Liquid Biopsy Landmark-class

Tepotinib Achieves 46% Response Rate in MET Exon 14 Skipping NSCLC with Liquid and Tissue Biopsy Concordance

The VISION phase 2 trial demonstrated that tepotinib achieved a 46% response rate in MET exon 14 skipping-mutant NSCLC, with similar efficacy whether the mutation was detected by liquid biopsy (48%) or tissue biopsy (50%). Molecular response measured in circulating free DNA was observed in 67% of patients with matched samples, validating liquid biopsy as both a diagnostic and monitoring tool for this actionable driver alteration.

The original study

Tepotinib in Non-Small-Cell Lung Cancer with

Authors
Paik PK, Felip E, Veillon R, Sakai H, Cortot AB, Garassino MC, et al.
Journal
The New England journal of medicine
Type
Clinical Trial, Phase II, Journal Article, Multicenter Study, Research Support, Non-U.S. Gov't
PMID
32469185
Read the original study →

Original abstract

BACKGROUND: A splice-site mutation that results in a loss of transcription of exon 14 in the oncogenic driver MET occurs in 3 to 4% of patients with non-small-cell lung cancer (NSCLC). We evaluated the efficacy and safety of tepotinib, a highly selective MET inhibitor, in this patient population. METHODS: In this open-label, phase 2 study, we administered tepotinib (at a dose of 500 mg) once daily in patients with advanced or metastatic NSCLC with a confirmed MET exon 14 skipping mutation. The primary end point was the objective response by independent review among patients who had undergone at least 9 months of follow-up. The response was also analyzed according to whether the presence of a MET exon 14 skipping mutation was detected on liquid biopsy or tissue biopsy. RESULTS: As of January 1, 2020, a total of 152 patients had received tepotinib, and 99 patients had been followed for at least 9 months. The response rate by independent review was 46% (95% confidence interval [CI], 36 to 57), with a median duration of response of 11.1 months (95% CI, 7.2 to could not be estimated) in the combined-biopsy group. The response rate was 48% (95% CI, 36 to 61) among 66 patients in the liquid-biopsy group and 50% (95% CI, 37 to 63) among 60 patients in the tissue-biopsy group; 27 patients had positive results according to both methods.

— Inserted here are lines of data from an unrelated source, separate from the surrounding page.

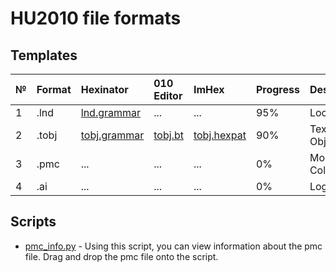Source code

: 
# HU2010 file formats <br />

## Templates
| № | Format        |   Hexinator  | 010 Editor  | ImHex |  Progress   | Description |
| :--- | :--------- | :----------- | :---------- | :---------- | :---------- |:---------- |
| 1 | .lnd        | [lnd.grammar](https://github.com/AdsZero/Prism3D-File-Formats-HU2010-/tree/main/templates/hexinator/lnd.grammar) | ... | ... |  95%  |  Location  |
| 2 | .tobj       | [tobj.grammar](https://github.com/AdsZero/Prism3D-File-Formats-HU2010-/tree/main/templates/hexinator/tobj.grammar) | [tobj.bt](https://github.com/AdsZero/Prism3D-File-Formats-HU2010-/tree/main/templates/010%20Editor/tobj.bt) | [tobj.hexpat](https://github.com/AdsZero/Prism3D-File-Formats-HU2010-/tree/main/templates/ImHex/tobj.hexpat) |  90%  |  Texture Object  |
| 3 | .pmc        | ... | ... | ... |  0%  |  Model Collision  |
| 4 | .ai       | ... | ... | ... |  0%  |  Logic  |

## Scripts
- [pmc_info.py](https://github.com/AdsZero/Prism3D-File-Formats-HU2010-/tree/main/scripts/hexinator/pmc_info.py) - Using this script, you can view information about the pmc file. Drag and drop the pmc file onto the script.
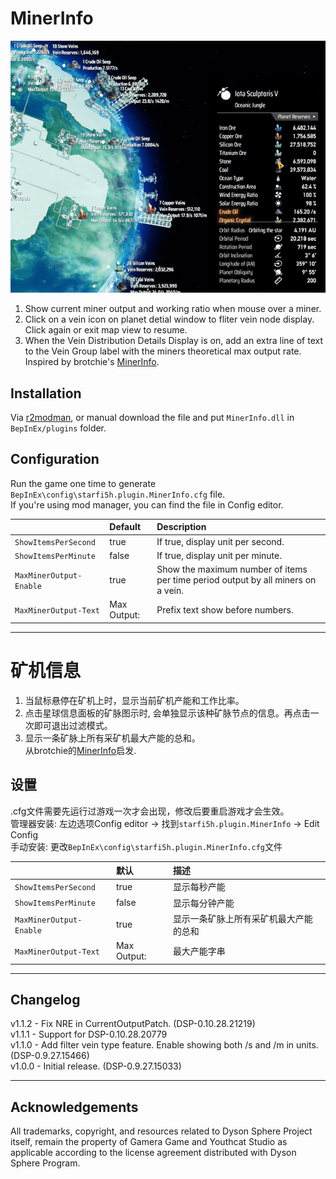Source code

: # MinerInfo

![Vein Type filter](https://raw.githubusercontent.com/starfi5h/DSP_Mod/dev/MinerInfo/img/demo1.gif)  
1. Show current miner output and working ratio when mouse over a miner.  
2. Click on a vein icon on planet detial window to fliter vein node display. Click again or exit map view to resume.  
3. When the Vein Distribution Details Display is on, add an extra line of text to the Vein Group label with the miners theoretical max output rate.  
Inspired by brotchie's [MinerInfo](https://dsp.thunderstore.io/package/brotchie/MinerInfo/).  

## Installation
Via [r2modman](https://dsp.thunderstore.io/package/ebkr/r2modman/), or manual download the file and put `MinerInfo.dll` in `BepInEx/plugins` folder.

## Configuration

Run the game one time to generate `BepInEx\config\starfi5h.plugin.MinerInfo.cfg` file.  
If you're using mod manager, you can find the file in Config editor.  

|| Default | Description |
| :----- | :------ | :---------- |
| `ShowItemsPerSecond`    | true  | If true, display unit per second. |
| `ShowItemsPerMinute`    | false  | If true, display unit per minute. |
| `MaxMinerOutput-Enable` | true  | Show the maximum number of items per time period output by all miners on a vein. |
| `MaxMinerOutput-Text`   | Max Output:  | Prefix text show before numbers. |

----

# 矿机信息

1. 当鼠标悬停在矿机上时，显示当前矿机产能和工作比率。  
2. 点击星球信息面板的矿脉图示时, 会单独显示该种矿脉节点的信息。再点击一次即可退出过滤模式。  
3. 显示一条矿脉上所有采矿机最大产能的总和。  
从brotchie的[MinerInfo](https://dsp.thunderstore.io/package/brotchie/MinerInfo/)启发.  

## 设置   
.cfg文件需要先运行过游戏一次才会出现，修改后要重启游戏才会生效。  
管理器安装: 左边选项Config editor -> 找到`starfi5h.plugin.MinerInfo` -> Edit Config  
手动安装: 更改`BepInEx\config\starfi5h.plugin.MinerInfo.cfg`文件  

|| 默认 | 描述|
| :----- | :------ | :---------- |
| `ShowItemsPerSecond`    | true  | 显示每秒产能 |
| `ShowItemsPerMinute`    | false  | 显示每分钟产能 |
| `MaxMinerOutput-Enable` | true  | 显示一条矿脉上所有采矿机最大产能的总和 |
| `MaxMinerOutput-Text`   | Max Output:  | 最大产能字串 |

----

## Changelog

v1.1.2 - Fix NRE in CurrentOutputPatch. (DSP-0.10.28.21219)  
v1.1.1 - Support for DSP-0.10.28.20779  
v1.1.0 - Add filter vein type feature. Enable showing both /s and /m in units. (DSP-0.9.27.15466)  
v1.0.0 - Initial release. (DSP-0.9.27.15033)  

----

## Acknowledgements
All trademarks, copyright, and resources related to Dyson Sphere Project itself, remain the property of Gamera Game and Youthcat Studio as applicable according to the license agreement distributed with Dyson Sphere Program.  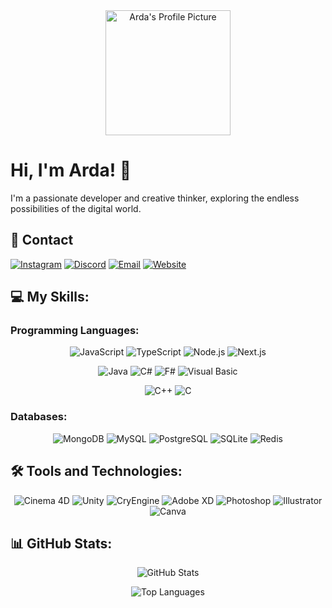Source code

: <div align="center">
  <img src="https://cdn.discordapp.com/attachments/1180532155886084227/1180612368900829305/images_4.jpg?ex=657e0df3&is=656b98f3&hm=4f4f46a92e2163dbb985ef8e95c53da2e90d485765c3002c8343638a9af921d0&" alt="Arda's Profile Picture" width="200" height="200" />
</div>

# Hi, I'm Arda! 👋

I'm a passionate developer and creative thinker, exploring the endless possibilities of the digital world.

## 📱 Contact

[![Instagram](https://img.shields.io/badge/-Instagram-E4405F?style=flat-square&logo=instagram&logoColor=white)](
https://instagram.com/ardathedev?igshid=OGQ5ZDc2ODk2ZA==) [![Discord](https://img.shields.io/badge/-Discord-5865F2?style=flat-square&logo=discord&logoColor=white)](https://discord.com/)
[![Email](https://img.shields.io/badge/-Email-D14836?style=flat-square&logo=gmail&logoColor=white)](renzyrls1@gmail.com)
[![Website](https://img.shields.io/badge/-Website-34DB88?style=flat-square&logo=google-chrome&logoColor=white)](https://www.example.com/)

## 💻 My Skills:

### Programming Languages:

<p align="center">
  <img src="https://img.shields.io/badge/-JavaScript-F7DF1E?style=flat-square&logo=javascript&logoColor=black" alt="JavaScript" />
  <img src="https://img.shields.io/badge/-TypeScript-3178C6?style=flat-square&logo=typescript&logoColor=white" alt="TypeScript" />
  <img src="https://img.shields.io/badge/-Node.js-339933?style=flat-square&logo=node.js&logoColor=white" alt="Node.js" />
  <img src="https://img.shields.io/badge/-Next.js-000000?style=flat-square&logo=next.js&logoColor=white" alt="Next.js" />
</p>

<p align="center">
  <img src="https://img.shields.io/badge/-Java-007396?style=flat-square&logo=java" alt="Java" />
  <img src="https://img.shields.io/badge/-C%23-239120?style=flat-square&logo=c-sharp" alt="C#" />
  <img src="https://img.shields.io/badge/-F%23-378BAC?style=flat-square&logo=f-sharp" alt="F#" />
  <img src="https://img.shields.io/badge/-Visual_Basic-9457A1?style=flat-square&logo=visual-studio&logoColor=white" alt="Visual Basic" />
</p>

<p align="center">
  <img src="https://img.shields.io/badge/-C++-00599C?style=flat-square&logo=cplusplus&logoColor=white" alt="C++" />
  <img src="https://img.shields.io/badge/-C-A8B9CC?style=flat-square&logo=c&logoColor=black" alt="C" />
</p>

### Databases:

<p align="center">
  <img src="https://img.shields.io/badge/-MongoDB-47A248?style=flat-square&logo=mongodb&logoColor=white" alt="MongoDB" />
  <img src="https://img.shields.io/badge/-MySQL-4479A1?style=flat-square&logo=mysql&logoColor=white" alt="MySQL" />
  <img src="https://img.shields.io/badge/-PostgreSQL-336791?style=flat-square&logo=postgresql&logoColor=white" alt="PostgreSQL" />
  <img src="https://img.shields.io/badge/-SQLite-003B57?style=flat-square&logo=sqlite&logoColor=white" alt="SQLite" />
  <img src="https://img.shields.io/badge/-Redis-DC382D?style=flat-square&logo=redis&logoColor=white" alt="Redis" />
</p>

## 🛠️ Tools and Technologies:

<p align="center">
  <img src="https://img.shields.io/badge/-Cinema_4D-05141E?style=flat-square&logo=cinema-4d&logoColor=white" alt="Cinema 4D" />
  <img src="https://img.shields.io/badge/-Unity-000000?style=flat-square&logo=unity&logoColor=white" alt="Unity" />
  <img src="https://img.shields.io/badge/-Blender-000000?style=flat-square&logo=cryengine&logoColor=white" alt="CryEngine" />
  <img src="https://img.shields.io/badge/-Adobe_XD-FF26BE?style=flat-square&logo=adobe-xd&logoColor=white" alt="Adobe XD" />
  <img src="https://img.shields.io/badge/-Photoshop-31A8FF?style=flat-square&logo=adobe-photoshop&logoColor=white" alt="Photoshop" />
  <img src="https://img.shields.io/badge/-Illustrator-FF9A00?style=flat-square&logo=adobe-illustrator&logoColor=white" alt="Illustrator" />
  <img src="https://img.shields.io/badge/-Canva-00C4CC?style=flat-square&logo=canva&logoColor=white" alt="Canva" />
</p>

## 📊 GitHub Stats:

<p align="center">
  <img src="https://github-readme-stats.vercel.app/api?username=renzythedev&show_icons=true&count_private=true&theme=nord" alt="GitHub Stats" />
</p>

<p align="center">
  <img src="https://github-readme-stats.vercel.app/api/top-langs/?username=renzythedev&layout=compact&theme=nord" alt="Top Languages" />
</p>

The investigator-assessed response rate was 56% (95% CI, 45 to 66) and was similar regardless of the previous therapy received for advanced or metastatic disease. Adverse events of grade 3 or higher that were considered by investigators to be related to tepotinib therapy were reported in 28% of the patients, including peripheral edema in 7%. Adverse events led to permanent discontinuation of tepotinib in 11% of the patients. A molecular response, as measured in circulating free DNA, was observed in 67% of the patients with matched liquid-biopsy samples at baseline and during treatment. CONCLUSIONS: Among patients with advanced NSCLC with a confirmed MET exon 14 skipping mutation, the use of tepotinib was associated with a partial response in approximately half the patients. Peripheral edema was the main toxic effect of grade 3 or higher. (Funded by Merck [Darmstadt, Germany]; VISION ClinicalTrials.gov number, NCT02864992.).